<<<<

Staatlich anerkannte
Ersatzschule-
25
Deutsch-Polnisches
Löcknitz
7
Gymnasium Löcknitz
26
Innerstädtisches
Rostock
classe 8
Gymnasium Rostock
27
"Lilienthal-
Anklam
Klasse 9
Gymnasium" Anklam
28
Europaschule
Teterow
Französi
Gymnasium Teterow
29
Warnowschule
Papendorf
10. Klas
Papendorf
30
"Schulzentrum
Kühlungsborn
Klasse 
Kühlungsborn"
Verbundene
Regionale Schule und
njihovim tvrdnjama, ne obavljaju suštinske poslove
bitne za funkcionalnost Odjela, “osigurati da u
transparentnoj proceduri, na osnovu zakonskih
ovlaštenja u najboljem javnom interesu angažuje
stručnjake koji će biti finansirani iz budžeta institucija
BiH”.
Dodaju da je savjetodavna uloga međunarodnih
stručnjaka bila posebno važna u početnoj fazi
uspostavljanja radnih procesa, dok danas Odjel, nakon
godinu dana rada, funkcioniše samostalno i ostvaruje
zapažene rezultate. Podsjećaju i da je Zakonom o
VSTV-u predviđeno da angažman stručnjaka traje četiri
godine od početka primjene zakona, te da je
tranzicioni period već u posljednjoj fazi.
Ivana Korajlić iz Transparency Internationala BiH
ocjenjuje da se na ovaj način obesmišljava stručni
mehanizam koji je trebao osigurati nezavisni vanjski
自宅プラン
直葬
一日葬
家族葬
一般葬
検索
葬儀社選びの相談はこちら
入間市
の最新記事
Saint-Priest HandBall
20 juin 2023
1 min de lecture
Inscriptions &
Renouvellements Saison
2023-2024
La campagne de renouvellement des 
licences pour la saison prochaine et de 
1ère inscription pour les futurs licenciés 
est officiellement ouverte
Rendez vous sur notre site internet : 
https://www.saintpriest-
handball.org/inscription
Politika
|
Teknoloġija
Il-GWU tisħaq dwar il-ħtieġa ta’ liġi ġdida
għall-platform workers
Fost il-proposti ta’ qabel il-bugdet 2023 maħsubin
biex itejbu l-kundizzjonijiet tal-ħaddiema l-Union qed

>>>>

| Job item |
Arrange every line of text from all the items above as a JSON list of strings, one string per line, leaving out any blank lines.

| Written response |
[
  "Staatlich anerkannte",
  "Ersatzschule-",
  "25",
  "Deutsch-Polnisches",
  "Löcknitz",
  "7",
  "Gymnasium Löcknitz",
  "26",
  "Innerstädtisches",
  "Rostock",
  "classe 8",
  "Gymnasium Rostock",
  "27",
  "\"Lilienthal-",
  "Anklam",
  "Klasse 9",
  "Gymnasium\" Anklam",
  "28",
  "Europaschule",
  "Teterow",
  "Französi",
  "Gymnasium Teterow",
  "29",
  "Warnowschule",
  "Papendorf",
  "10. Klas",
  "Papendorf",
  "30",
  "\"Schulzentrum",
  "Kühlungsborn",
  "Klasse ",
  "Kühlungsborn\"",
  "Verbundene",
  "Regionale Schule und",
  "njihovim tvrdnjama, ne obavljaju suštinske poslove",
  "bitne za funkcionalnost Odjela, “osigurati da u",
  "transparentnoj proceduri, na osnovu zakonskih",
  "ovlaštenja u najboljem javnom interesu angažuje",
  "stručnjake koji će biti finansirani iz budžeta institucija",
  "BiH”.",
  "Dodaju da je savjetodavna uloga međunarodnih",
  "stručnjaka bila posebno važna u početnoj fazi",
  "uspostavljanja radnih procesa, dok danas Odjel, nakon",
  "godinu dana rada, funkcioniše samostalno i ostvaruje",
  "zapažene rezultate. Podsjećaju i da je Zakonom o",
  "VSTV-u predviđeno da angažman stručnjaka traje četiri",
  "godine od početka primjene zakona, te da je",
  "tranzicioni period već u posljednjoj fazi.",
  "Ivana Korajlić iz Transparency Internationala BiH",
  "ocjenjuje da se na ovaj način obesmišljava stručni",
  "mehanizam koji je trebao osigurati nezavisni vanjski",
  "自宅プラン",
  "直葬",
  "一日葬",
  "家族葬",
  "一般葬",
  "検索",
  "葬儀社選びの相談はこちら",
  "入間市",
  "の最新記事",
  "Saint-Priest HandBall",
  "20 juin 2023",
  "1 min de lecture",
  "Inscriptions &",
  "Renouvellements Saison",
  "2023-2024",
  "La campagne de renouvellement des ",
  "licences pour la saison prochaine et de ",
  "1ère inscription pour les futurs licenciés ",
  "est officiellement ouverte",
  "Rendez vous sur notre site internet : ",
  "https://www.saintpriest-",
  "handball.org/inscription",
  "Politika",
  "|",
  "Teknoloġija",
  "Il-GWU tisħaq dwar il-ħtieġa ta’ liġi ġdida",
  "għall-platform workers",
  "Fost il-proposti ta’ qabel il-bugdet 2023 maħsubin",
  "biex itejbu l-kundizzjonijiet tal-ħaddiema l-Union qed"
]